─── Stored data

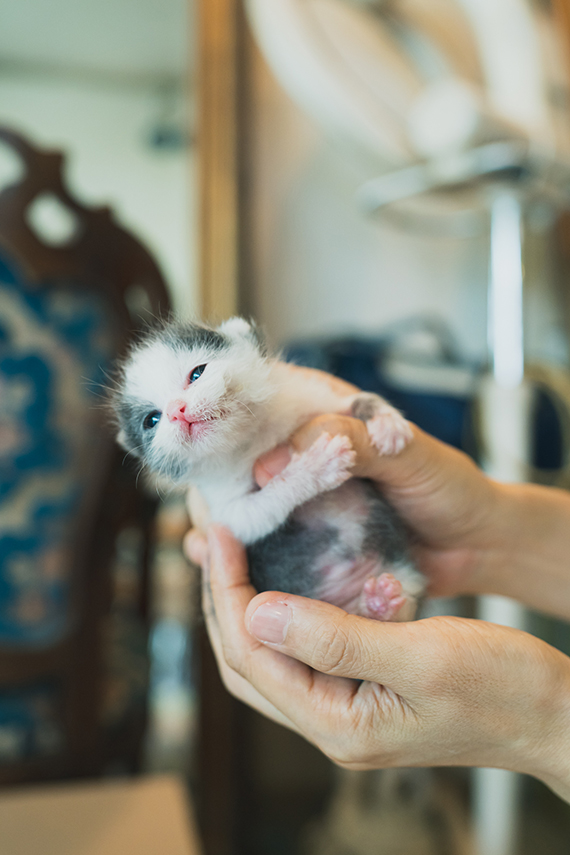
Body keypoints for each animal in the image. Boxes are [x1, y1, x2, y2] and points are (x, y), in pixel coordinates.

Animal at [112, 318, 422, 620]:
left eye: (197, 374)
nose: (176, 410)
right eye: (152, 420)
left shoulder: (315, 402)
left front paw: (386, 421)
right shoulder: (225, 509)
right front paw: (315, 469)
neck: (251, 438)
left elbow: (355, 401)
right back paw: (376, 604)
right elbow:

──────
─── Stored data

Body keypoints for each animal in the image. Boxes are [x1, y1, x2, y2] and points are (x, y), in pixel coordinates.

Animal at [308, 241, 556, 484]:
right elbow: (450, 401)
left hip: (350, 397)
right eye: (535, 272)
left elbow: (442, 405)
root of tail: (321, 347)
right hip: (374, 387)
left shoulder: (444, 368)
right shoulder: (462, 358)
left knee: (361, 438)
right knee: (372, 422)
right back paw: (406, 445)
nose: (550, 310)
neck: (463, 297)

──────
─── Stored data

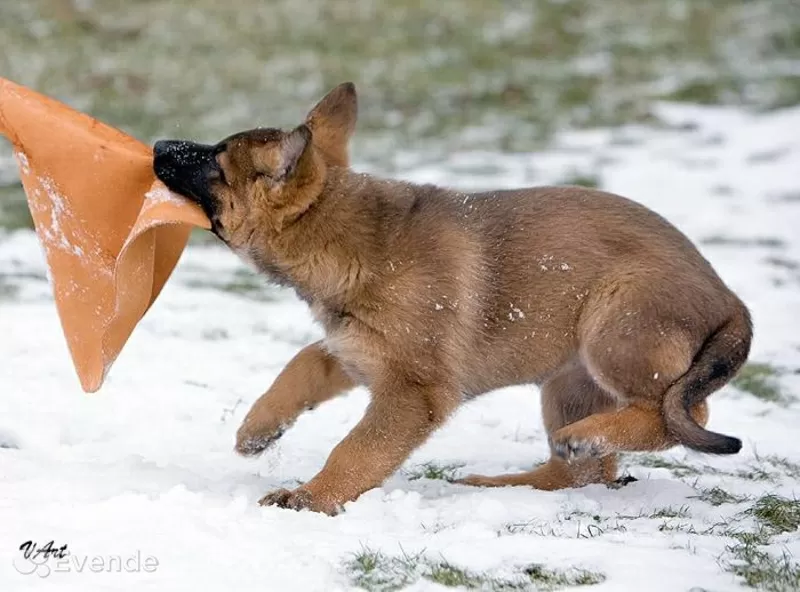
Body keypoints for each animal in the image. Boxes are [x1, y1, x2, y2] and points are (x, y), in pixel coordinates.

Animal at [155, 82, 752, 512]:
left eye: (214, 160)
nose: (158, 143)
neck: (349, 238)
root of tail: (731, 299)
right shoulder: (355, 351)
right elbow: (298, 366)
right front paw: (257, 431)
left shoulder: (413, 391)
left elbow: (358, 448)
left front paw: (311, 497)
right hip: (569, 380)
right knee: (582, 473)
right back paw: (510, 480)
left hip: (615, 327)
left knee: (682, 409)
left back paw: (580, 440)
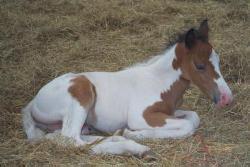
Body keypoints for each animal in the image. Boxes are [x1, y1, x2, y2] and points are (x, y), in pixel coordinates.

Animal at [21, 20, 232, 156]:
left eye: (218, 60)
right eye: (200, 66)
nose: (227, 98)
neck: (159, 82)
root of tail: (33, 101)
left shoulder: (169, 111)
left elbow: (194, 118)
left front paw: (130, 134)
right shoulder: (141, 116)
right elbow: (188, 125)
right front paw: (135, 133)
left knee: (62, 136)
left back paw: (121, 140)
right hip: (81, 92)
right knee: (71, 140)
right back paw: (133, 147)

──────

*What the task requires*.
Starting at the line above that has "right front paw: (257, 431)" and ending at the line that has "left eye: (218, 60)", copy each line exactly, leaving the pictures out and adding nothing.

*Finished exercise*.
right front paw: (257, 431)
left shoulder: (413, 391)
left elbow: (358, 448)
left front paw: (311, 497)
right hip: (569, 380)
right knee: (582, 473)
right back paw: (510, 480)
left hip: (615, 327)
left knee: (682, 409)
left back paw: (580, 440)
Body keypoints for each animal in the image. Boxes are [x1, y1, x2, y2] and points are (x, y), in pixel coordinates.

Animal at [21, 20, 232, 156]:
left eye: (218, 60)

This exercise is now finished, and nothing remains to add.